Exercise instructions:
Output each entry exactly; skip nothing.

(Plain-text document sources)

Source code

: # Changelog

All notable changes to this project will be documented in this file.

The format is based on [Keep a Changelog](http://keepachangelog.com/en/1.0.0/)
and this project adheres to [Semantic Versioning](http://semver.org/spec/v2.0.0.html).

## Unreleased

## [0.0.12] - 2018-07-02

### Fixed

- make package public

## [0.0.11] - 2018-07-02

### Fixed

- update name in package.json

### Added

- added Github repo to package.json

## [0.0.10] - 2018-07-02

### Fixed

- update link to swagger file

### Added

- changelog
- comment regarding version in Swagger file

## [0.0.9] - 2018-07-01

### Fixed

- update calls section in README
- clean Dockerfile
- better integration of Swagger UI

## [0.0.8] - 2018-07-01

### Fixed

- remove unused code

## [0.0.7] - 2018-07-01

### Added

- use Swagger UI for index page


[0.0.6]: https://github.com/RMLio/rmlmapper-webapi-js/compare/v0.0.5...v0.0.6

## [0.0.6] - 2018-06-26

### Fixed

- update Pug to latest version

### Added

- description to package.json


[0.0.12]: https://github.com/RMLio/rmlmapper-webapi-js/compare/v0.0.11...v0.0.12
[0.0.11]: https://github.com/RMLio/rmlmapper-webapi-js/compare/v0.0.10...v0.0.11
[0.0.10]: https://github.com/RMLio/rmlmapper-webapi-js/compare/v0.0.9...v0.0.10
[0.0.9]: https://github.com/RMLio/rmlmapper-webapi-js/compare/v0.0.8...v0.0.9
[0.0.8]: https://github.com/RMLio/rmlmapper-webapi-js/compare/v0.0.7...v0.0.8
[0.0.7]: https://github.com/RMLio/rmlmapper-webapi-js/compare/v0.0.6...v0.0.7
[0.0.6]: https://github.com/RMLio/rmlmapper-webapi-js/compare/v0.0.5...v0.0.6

Answer to the problem:
Source code

: # Changelog

All notable changes to this project will be documented in this file.

The format is based on [Keep a Changelog](http://keepachangelog.com/en/1.0.0/)
and this project adheres to [Semantic Versioning](http://semver.org/spec/v2.0.0.html).

## Unreleased

## [0.0.12] - 2018-07-02

### Fixed

- make package public

## [0.0.11] - 2018-07-02

### Fixed

- update name in package.json

### Added

- added Github repo to package.json

## [0.0.10] - 2018-07-02

### Fixed

- update link to swagger file

### Added

- changelog
- comment regarding version in Swagger file

## [0.0.9] - 2018-07-01

### Fixed

- update calls section in README
- clean Dockerfile
- better integration of Swagger UI

## [0.0.8] - 2018-07-01

### Fixed

- remove unused code

## [0.0.7] - 2018-07-01

### Added

- use Swagger UI for index page


[0.0.6]: https://github.com/RMLio/rmlmapper-webapi-js/compare/v0.0.5...v0.0.6

## [0.0.6] - 2018-06-26

### Fixed

- update Pug to latest version

### Added

- description to package.json


[0.0.12]: https://github.com/RMLio/rmlmapper-webapi-js/compare/v0.0.11...v0.0.12
[0.0.11]: https://github.com/RMLio/rmlmapper-webapi-js/compare/v0.0.10...v0.0.11
[0.0.10]: https://github.com/RMLio/rmlmapper-webapi-js/compare/v0.0.9...v0.0.10
[0.0.9]: https://github.com/RMLio/rmlmapper-webapi-js/compare/v0.0.8...v0.0.9
[0.0.8]: https://github.com/RMLio/rmlmapper-webapi-js/compare/v0.0.7...v0.0.8
[0.0.7]: https://github.com/RMLio/rmlmapper-webapi-js/compare/v0.0.6...v0.0.7
[0.0.6]: https://github.com/RMLio/rmlmapper-webapi-js/compare/v0.0.5...v0.0.6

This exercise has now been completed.